Doch jetzt ist das Förderzentrum in die Jahre gekommen. "Der Fußboden löst sich an einigen Stellen. Dort sind gefährliche Stolperfallen entstanden", beschreibt Rudolf Lensing-Conrady, Sportpädagoge und Geschäftsführer des Fördervereins Psychomotorik Bonn, die Situation.

Einen neuen Boden kann man jedoch nicht einfach "von der Stange" kaufen. In der Halle muss vielmehr ein ganz besonderer Belag verlegt werden. Denn wegen der Arbeit mit Kindern, die oftmals motorische Defizite oder Probleme mit dem Gleichgewicht haben, ist es wichtig, dass die Turnhalle mit einem "flächenelastischen Fallschutzboden" ausgestattet wird.

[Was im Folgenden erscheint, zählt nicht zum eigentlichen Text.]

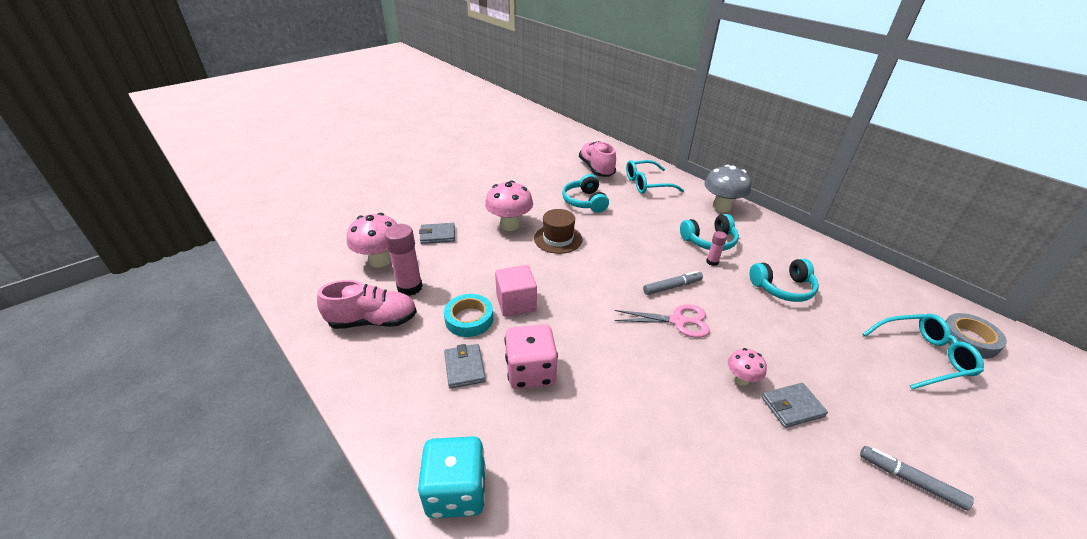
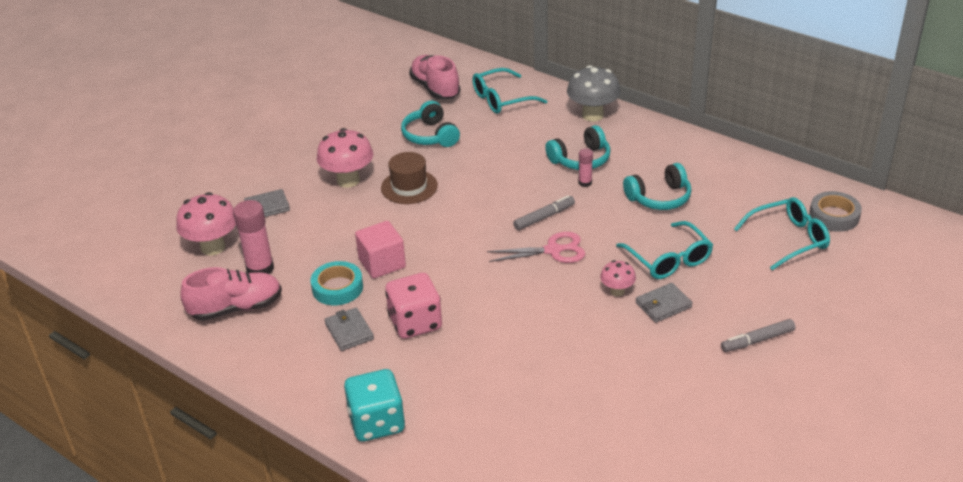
camera: 10 degrees left, 0 degrees up
grey marker [860,446,974,510] -> grey marker turned 45 degrees counterclockwise [721,319,795,352]
none -> turquoise glasses [616,221,713,279]

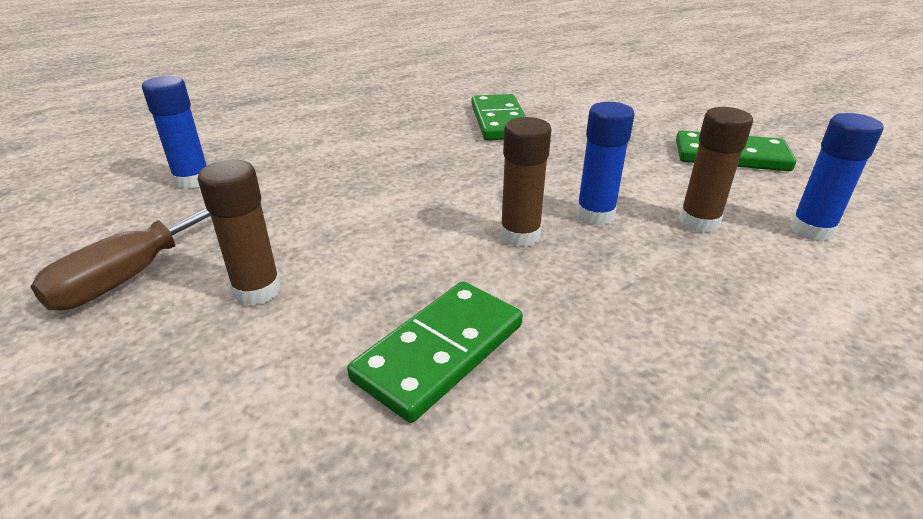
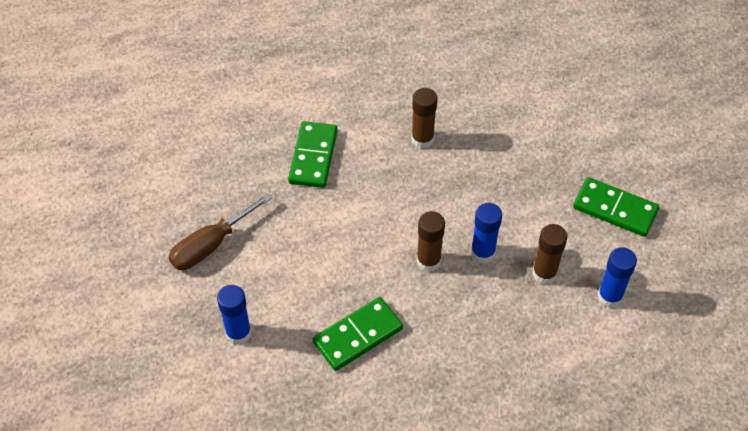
camera: 15 degrees right, 20 degrees up
blue glue stick [142,76,207,189] -> blue glue stick moved to [217,285,251,344]
brown glue stick [197,160,281,306] -> brown glue stick moved to [411,88,437,148]
green domino [471,94,526,140] -> green domino moved to [288,121,338,188]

"In Azur-Blau", so Lensing-Conrady. "Denn wir wollen den Charakter des alten Schwimmbades erhalten." Rund 45.000 Euro wird der Austausch kosten. "Durch die Unterstützung verschiedener Firmen und Stiftungen haben wir das Geld jetzt zusammen", freut sich der Sportpädagoge. In den Herbstferien werden die Arbeiten ausgeführt. Damit ist die Sanierung des Förderzentrums allerdings noch nicht beendet.

Denn auch die Decke und die Beleuchtung müssen noch ausgetauscht und erneuert werden. Hinter den Holzpaneelen befindet sich zudem noch das alte Lüftungssystem aus Schwimmbad-Zeiten. "Da müssen wir erst einmal überprüfen lassen, ob nicht noch Asbest vorhanden ist", so Rudolf Lensing-Conrady. In einem Jahr, so hofft er, können auch diese Arbeiten in Angriff genommen werden.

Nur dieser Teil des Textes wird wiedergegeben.